Mr Bolland carried out a major reshuffle last year amid sliding sales but insisted that the impact of the changes in clothing would not be felt until after this year's spring and summer lines, which were put together by the previous regime.

The executive makeover received a major setback when "Knicker Queen" Janie Schaffer walked out after just three months as director of lingerie and beauty.

But much is still riding on the success of the autumn/winter ranges being shown on Tuesday, to arrive in stores from July. Particular attention will be focused on womenswear, which has suffered from poor buying decisions in recent years, contributing recently to the company's seventh quarter in a row of falling sales in general merchandise.

The 12 weeks to February 13 saw M&S's share of the clothing and footwear market slide to 11.1% from 11.5% a year earlier, according to recent Kantar Worldpanel figures.

Rivals such as Debenhams and H&M are seen as having stolen a march on M&S by attracting on-trend fashion shoppers with their designer ranges, while Marks was still using 1960s model Twiggy for celebrity inspiration. There has also been criticism of its basic and dependable ranges such as underwear, knitwear and simple tops.

Belinda Earl, the former Debenhams and Jaeger boss brought in as Marks's new style director last summer, has been charged with revitalising womenswear, promising to give customers "added value" for their money.

In a newspaper interview last week, she said: "I want women to be proud of a garment when they take it off and hang it on the back of a chair." She told the Daily Mail the number of looks had been cut by 15% and that M&S's new collection had not "chased every catwalk trend". Cluttered store layouts would be changed so "it won't look like we're permanently on sale", she added.

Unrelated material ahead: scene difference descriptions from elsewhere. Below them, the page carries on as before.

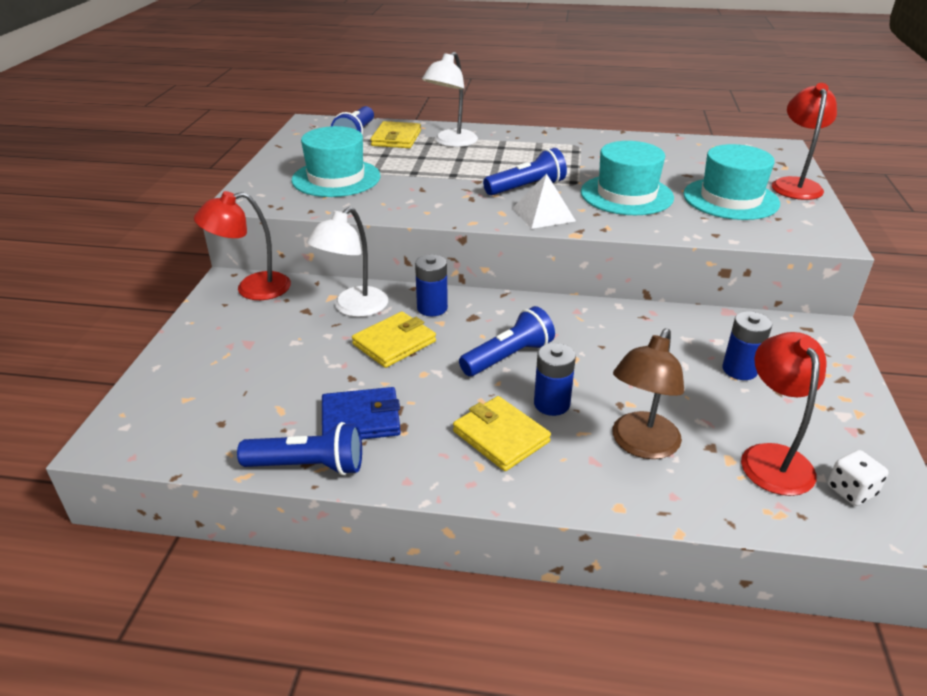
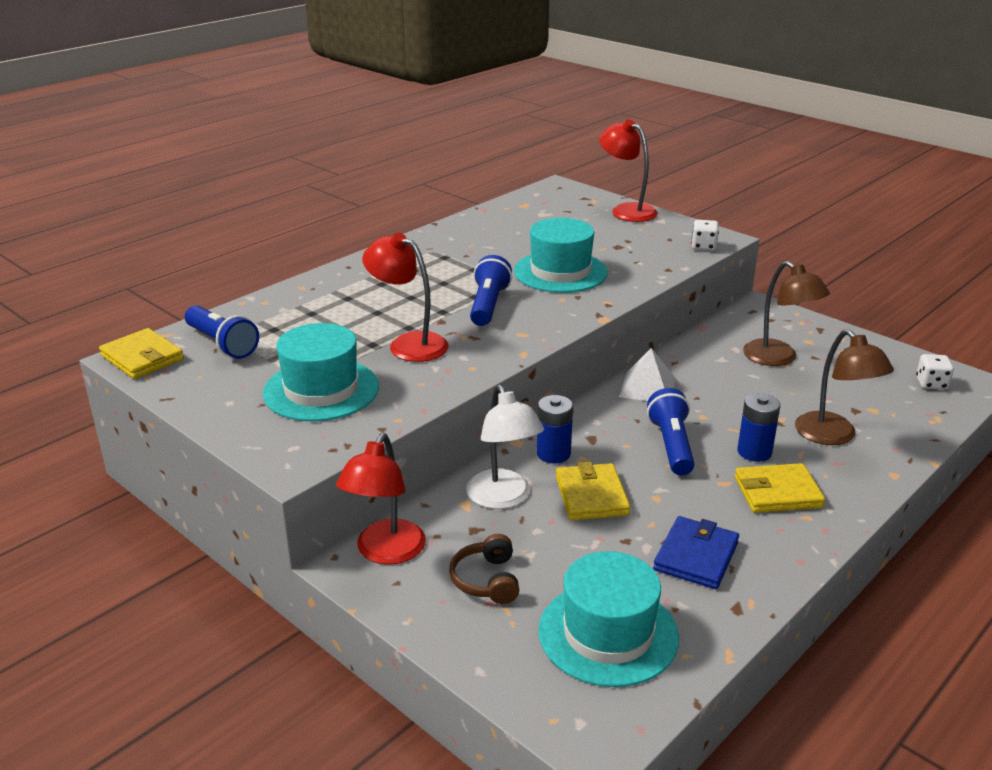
camera: 55 degrees left, 5 degrees down
(253, 335) = (487, 580): none -> brown headphones
(308, 466) = (742, 609): blue flashlight -> none
(396, 138) = (270, 325): yellow wallet -> yellow wallet (142, 358)
(451, 142) = (330, 302): white lamp -> none
(543, 214) = (550, 318): white pyramid -> white pyramid (647, 387)
(730, 199) = (619, 240): turquoise hat -> turquoise hat (608, 633)
(739, 370) = (778, 358): blue battery -> brown lamp
(772, 457) = (882, 394): red lamp -> red lamp (408, 344)
(794, 237) = (703, 246): none -> white dice

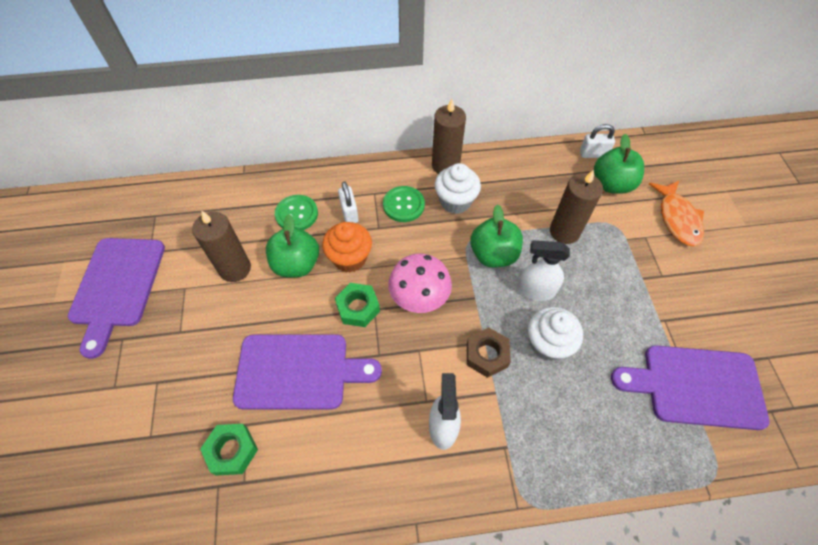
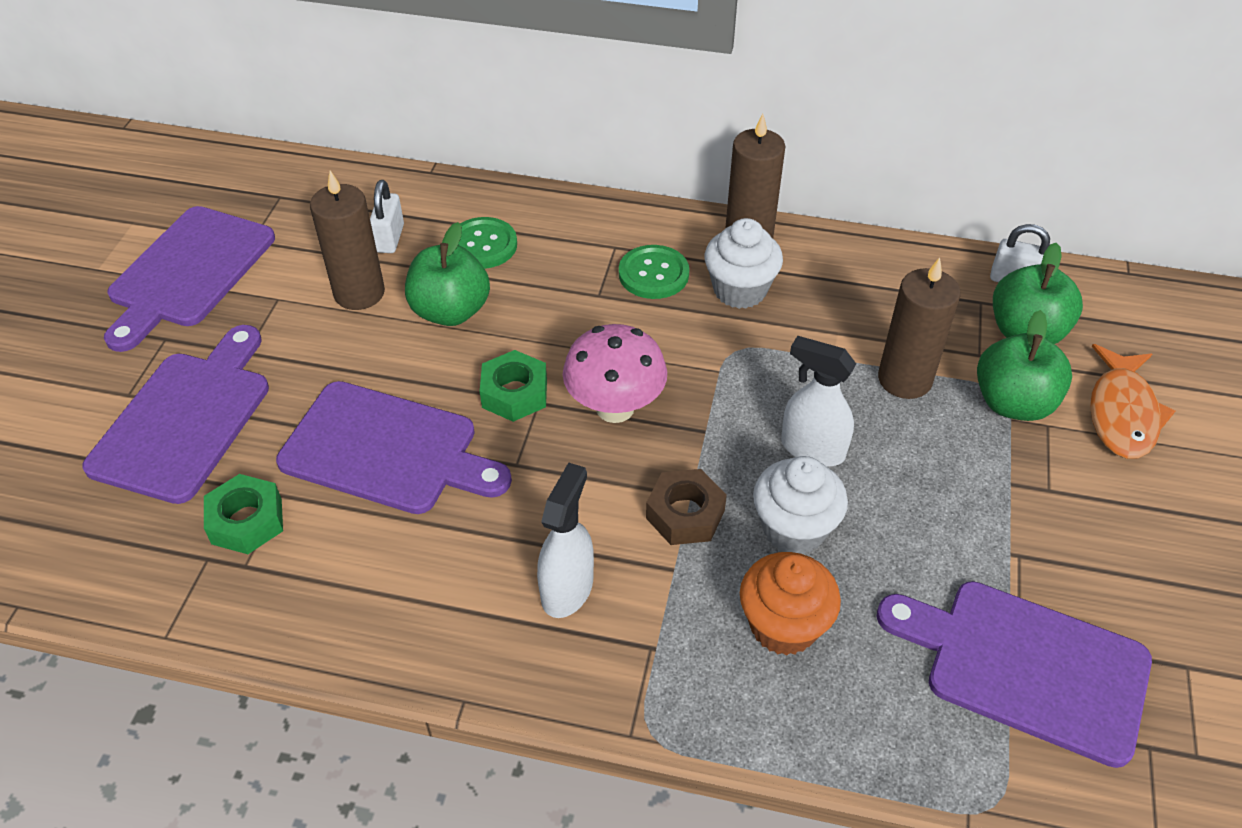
camera: 20 degrees right, 10 degrees down
(161, 392) = (186, 419): none -> purple cutting board
(349, 213) = (563, 263): white padlock -> white padlock (390, 238)
(350, 258) = (534, 324): orange cupcake -> orange cupcake (783, 625)
(493, 255) = (766, 380): green apple -> green apple (1013, 403)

Also under pressure to revitalise the retailer is former M&S food boss John Dixon, brought in as head of general merchandise. He will be hoping that Jo Jenkins, poached from Next to take charge of lingerie and beauty after the departure of Ms Schaffer, can also play her part in restoring fortunes.

Analysts say a sustained improvement in Marks's womenswear offering is key to its turnaround - three years after Mr Bolland took over as chief executive.